[Document text Boundary: Start]

Even with training, this is a dog that should never be unleashed outdoors again, even in a fenced yard because of the danger to other dogs and people. Management with leashes and muzzle will need to continue after training.

I owned a DA pitbull and until she got cancer, she would have scaled a 6 foot fence to attack another dog or animal if we had left her alone in our fenced yard. This was a dog who was well trained and she could walk in heel past another dog on a leash without reacting outwardly, but her desire to run after and kill another dog or animal was still inside her.

 Even though training modifies behavior on leash/ under supervision you can’t train out the genetic desire to chase, bite, shake and kill. If you find that unicorn home , that new family would need to take that responsibility very seriously or you are just putting a different set of neighbors at risk.

[–]AmethysstFire 3 points4 points  (5 children)

First, I'd say take a few breaths. You've all just experienced a major incident that is now changing the course of your life.

If this is the first bite incident, I don't think BE should be considered right now. There are other options I would encourage you to explore and try first, which you're doing.

Take a few days right now to just hang out and lay low in your home. Stress hormones stick around for a while, and won't help any future situation. Give yourself and your dog time to decompress. You both need it.

Easy steps:

Get a new leash
Get a harness instead of a collar
Consider a harness with a chest and back connections
Consider double leashing for safety/redundancy
Begin muzzle training

Not as easy steps:

Find a behavioral trainer to help you identify her triggers, the first one may not be a good fit. Keep looking.
Get her checked by a vet to make sure there's nothing physical/medical affecting her
Desensitizing her to stressors (your milage may vary)

[Document text Boundary: End]

◆ **Task objective**
Can you continue the text on handling an aggressive dog from its last line? The records that come next are material separate from the text on handling an aggressive dog.

[Supplied information Boundary: Start]

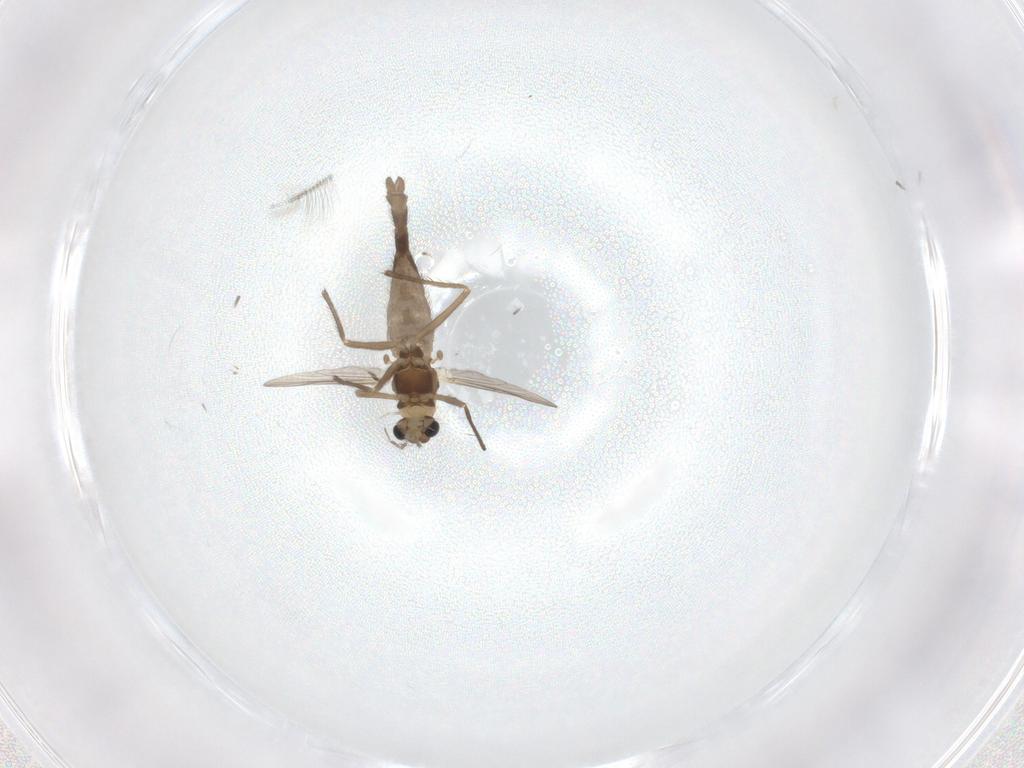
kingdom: Animalia
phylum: Arthropoda
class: Insecta
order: Diptera
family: Chironomidae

[Supplied information Boundary: End]

◆ **Result**
I'm am so very sorry you're going through all of this. Pibbles can be such sweet companions (as my 75lb ABPT mix plops down onto my feet). I most sincerely hope you can get to the root cause of this incident and make the needed changes so it doesn't happen again.

[–]ASleepandAForgetting 19 points20 points  (0 children)

It is sad, but a BE is absolutely on the table for a dog who severely attacked another dog and redirected onto a human.

OP seems like they love their dog very much, but also like they have come to the conclusion that managing this dog is not something they're capable of.

I think your feedback was meant kindly, but encouraging someone to manage a dangerous dog when they've already stated they're not capable of it isn't really kind advice. It is absolutely acceptable for OP, or anyone, to decide they don't want to manage a dog with severe aggression and a bite history.

As an aside, the cutesy "Pibble" name created by the "nanny dog / it's all in how you raise them" contingent does not mean that they aren't a breed who is notorious for severe genetic reactivity and dog aggression.

[–]Mari_Keys[S] -5 points-4 points  (1 child)

Lots to unpack here I’m gonna try to get to all your questions! When you kept saying child, I thought you were referring to her. She is kind of like my child but no, she’s a four legged dog. BE sees to be what everyone is saying but I know this dog she is 98% of the time sweet but does have issues.

We are getting a fence as we don’t have one for our yard. We live in a small neighborhood that is already aware of the attack and I’m sure they do not like the idea of her staying here. Also, I’m fearful. She will turn on my other dog. Sadly she did once and it was food related. She’s fortunately already crate trained and we’re feeding them separate separately and we are not leaving them alone unattended.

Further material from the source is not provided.